According to one of the Commission spokespersons, with this regulation they aim to regulate the digital market and fill the gaps left by other previous legislation in order to, in the words of the spokesperson, protect the citizens from misusage of their data from private or public bodies. This is yet another example of Brussels trying to take over competences from the States, which have the means to regulate this issue in their own manner and with measures that would fit their situation better than with a one-size-fits-all regulation.
How is this proposed regulation beneficial for the people? It is not clear. When asked about it, the spokesperson was unable to come up with a concrete answer which gives us another example of the lack of transparency of this institution. Furthermore, in an attempt to get a general idea of the scope of the regulation, two examples of non-personal data were requested to be given by the spokespersons. After ten seconds of silence and hesitation, only one example was provided.
This can only leave the citizens wondering two things: Do they not know what they are actually regulating? Or do they know – but they do not want to mention it?
Either way, their image is not coming out very good and they are showing one more time that the Commission thrives in the Brussels bubble, focusing on issues that have already been dealt with and not really listening what the People is really asking for.
Wiebke Stimming for POLITICO
A Work in Progress
This evening, the European Commission held a press conference on the progress on the regulation protecting non-personal data. This regulation is a follow-up to the GDPR (General Data Protection Regulation) and aims to effectively give more consumer protection of so-called non-personal data while also ensuring fair competition. The recent adoption of the GDPR as well as the Copyright directive has sparked a lot of controversy all around the continent. Business interest groups fear that further regulation would not only compromise inter-Union competition, but also make international trade with non-EU partners more difficult. At the same time, civil society interest groups are worried that this new piece of legislation does not go far enough to protect consumers. During the press conference, the Commissioners referred to the “Fundamental right to privacy “as well as “strengthening competitiveness”. When questioned about the specific details, in particular when asked to give examples of non-personal data however, the spokespeople were struggling to provide concrete examples. The ‘clearest’ definition which was provided was that non-personal data was the opposite of personal data. Of course, with the secretive nature of the Commission the question is: are they not willing to be concrete or do they simply not know?

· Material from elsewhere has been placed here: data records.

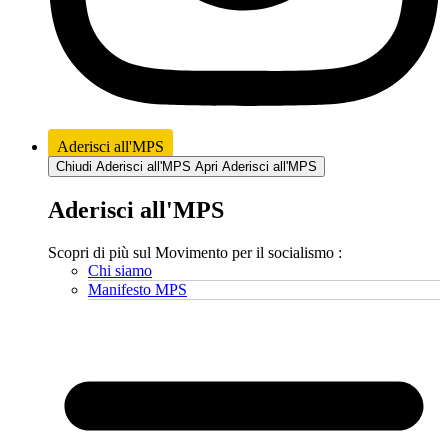
Aderisci all'MPS
Chiudi Aderisci all'MPS
Apri Aderisci all'MPS
Aderisci all'MPS
Scopri di più sul Movimento per il socialismo :
Chi siamo
Manifesto MPS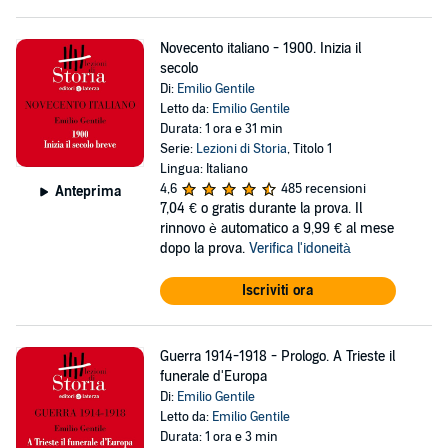
Novecento italiano - 1900. Inizia il
secolo
Di:
Emilio Gentile
Letto da:
Emilio Gentile
Durata: 1 ora e 31 min
Serie:
Lezioni di Storia
, Titolo 1
Lingua: Italiano
4,6
485 recensioni
Anteprima
7,04 €
o gratis durante la prova. Il
rinnovo è automatico a 9,99 € al mese
dopo la prova.
Verifica l'idoneità
Iscriviti ora
Guerra 1914-1918 - Prologo. A Trieste il
funerale d'Europa
Di:
Emilio Gentile
Letto da:
Emilio Gentile
Durata: 1 ora e 3 min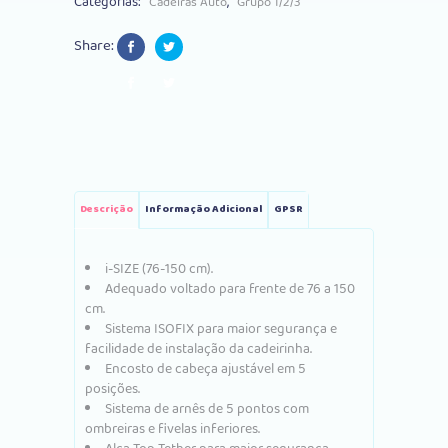
Categorias:
,
Cadeiras Auto
Grupo 1/2/3
quantity
Share:
Descrição
Informação Adicional
GPSR
i-SIZE (76-150 cm).
Adequado voltado para frente de 76 a 150
cm.
Sistema ISOFIX para maior segurança e
facilidade de instalação da cadeirinha.
Encosto de cabeça ajustável em 5
posições.
Sistema de arnês de 5 pontos com
ombreiras e fivelas inferiores.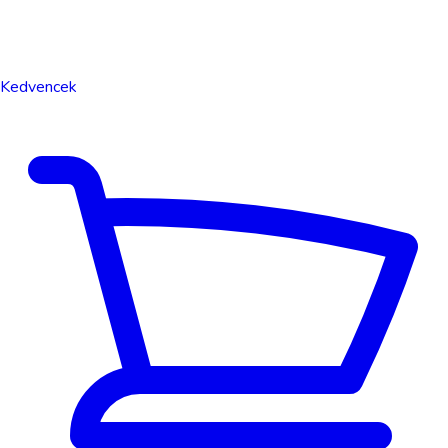
Kedvencek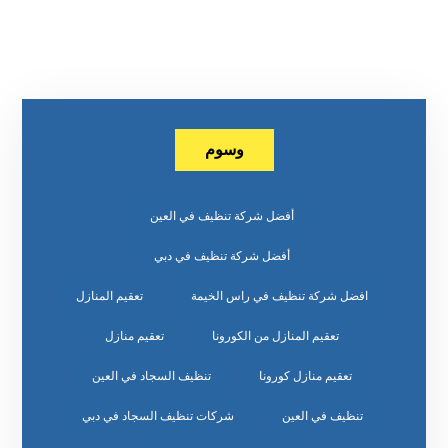
وسوم
أفضل شركة تنظيف في العين
أفضل شركة تنظيف في دبي
افضل شركة تنظيف في راس الخيمة
تعقيم المنازل
تعقيم المنازل من الكورونا
تعقيم منازل
تعقيم منازل كورونا
تنظيف السجاد في العين
تنظيف في العين
شركات تنظيف السجاد في دبي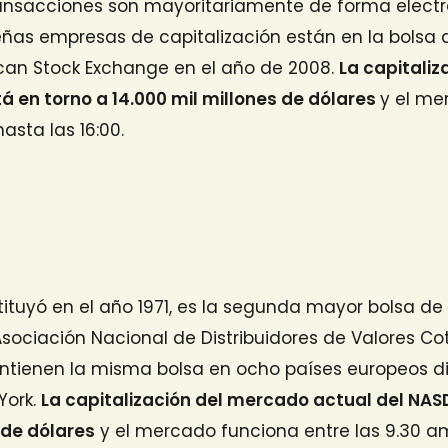
ansacciones son mayoritariamente de forma electr
as empresas de capitalización están en la bolsa d
can Stock Exchange en el año de 2008.
La capitali
á en torno a 14.000 mil millones de dólares
y el me
asta las 16:00.
tituyó en el año 1971, es la segunda mayor bolsa de 
sociación Nacional de Distribuidores de Valores Co
tienen la misma bolsa en ocho países europeos dif
York.
La capitalización del mercado actual del NAS
 de dólares
y el mercado funciona entre las 9.30 am 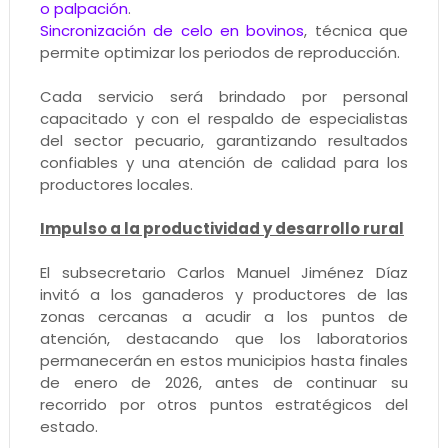
o palpación
.
Sincronización de celo en bovinos
, técnica que
permite optimizar los periodos de reproducción.
Cada servicio será brindado por personal
capacitado y con el respaldo de especialistas
del sector pecuario, garantizando resultados
confiables y una atención de calidad para los
productores locales.
Impulso a la productividad y desarrollo rural
El subsecretario Carlos Manuel Jiménez Díaz
invitó a los ganaderos y productores de las
zonas cercanas a acudir a los puntos de
atención, destacando que los laboratorios
permanecerán en estos municipios hasta finales
de enero de 2026, antes de continuar su
recorrido por otros puntos estratégicos del
estado.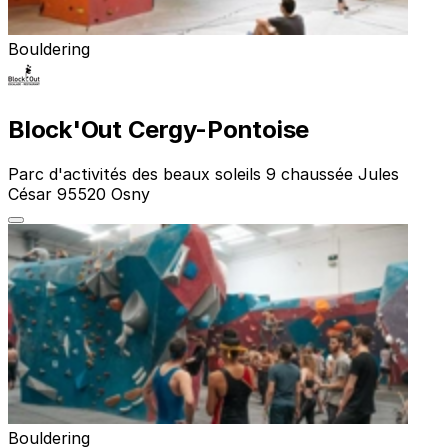
Bouldering
Block'Out Cergy-Pontoise
Parc d'activités des beaux soleils 9 chaussée Jules
César 95520 Osny
Bouldering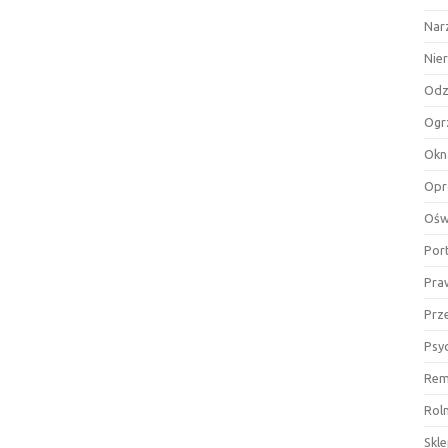
Nar
Nie
Odz
Ogr
Okn
Opr
Ośw
Por
Pra
Prz
Psy
Rem
Rol
Skl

When POLITICO questioned Margrethe Vestager, who is the Commissioner for competitiveness on how this piece of legislation would off-set the any possible disadvantage for small (tech) companies or start-ups, she referred to certain ‘Incentives’ which should enable the smaller companies to compete with the tech giants. Hinting at internal disagreements, seemingly the Commission was unable until now to agree to a concrete proposal, however Vestager suggested that smaller players will benefit more than big players”. This statement is particularly interesting coming from the Commissioner of competition, since it almost seems as if these ‘incentives could go further than just providing equality, rather they could give equity in favour of the smaller, disadvantaged businesses.
Another press conference is scheduled for tomorrow, both to present the final results of the data protection discussion, as well as give an update on the state of affairs of the Schengen information system which will dominate the Commission’s programme for the upcoming debates. So, what is left for us to do is to wait and see how concrete the Commission will get over the course of tomorrow.